- **Dataset excerpt**
----------

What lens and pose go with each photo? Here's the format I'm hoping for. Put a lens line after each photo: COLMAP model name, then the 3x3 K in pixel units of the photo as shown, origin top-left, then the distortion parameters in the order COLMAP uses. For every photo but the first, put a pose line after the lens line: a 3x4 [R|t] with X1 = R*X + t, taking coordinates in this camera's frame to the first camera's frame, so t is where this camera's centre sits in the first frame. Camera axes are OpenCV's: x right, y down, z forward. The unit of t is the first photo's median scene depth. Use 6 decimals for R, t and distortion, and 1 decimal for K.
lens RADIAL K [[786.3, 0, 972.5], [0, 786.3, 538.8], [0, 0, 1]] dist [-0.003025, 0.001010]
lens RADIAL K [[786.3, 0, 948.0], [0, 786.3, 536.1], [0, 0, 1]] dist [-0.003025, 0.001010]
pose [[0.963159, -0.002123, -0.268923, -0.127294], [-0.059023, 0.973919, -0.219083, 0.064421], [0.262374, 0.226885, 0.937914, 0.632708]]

----------

- **Your assignment**
Please recast all of the lines above as a numbered list, leaving out any blank lines.

- **Response below**
1. What lens and pose go with each photo? Here's the format I'm hoping for. Put a lens line after each photo: COLMAP model name, then the 3x3 K in pixel units of the photo as shown, origin top-left, then the distortion parameters in the order COLMAP uses. For every photo but the first, put a pose line after the lens line: a 3x4 [R|t] with X1 = R*X + t, taking coordinates in this camera's frame to the first camera's frame, so t is where this camera's centre sits in the first frame. Camera axes are OpenCV's: x right, y down, z forward. The unit of t is the first photo's median scene depth. Use 6 decimals for R, t and distortion, and 1 decimal for K.
2. lens RADIAL K [[786.3, 0, 972.5], [0, 786.3, 538.8], [0, 0, 1]] dist [-0.003025, 0.001010]
3. lens RADIAL K [[786.3, 0, 948.0], [0, 786.3, 536.1], [0, 0, 1]] dist [-0.003025, 0.001010]
4. pose [[0.963159, -0.002123, -0.268923, -0.127294], [-0.059023, 0.973919, -0.219083, 0.064421], [0.262374, 0.226885, 0.937914, 0.632708]]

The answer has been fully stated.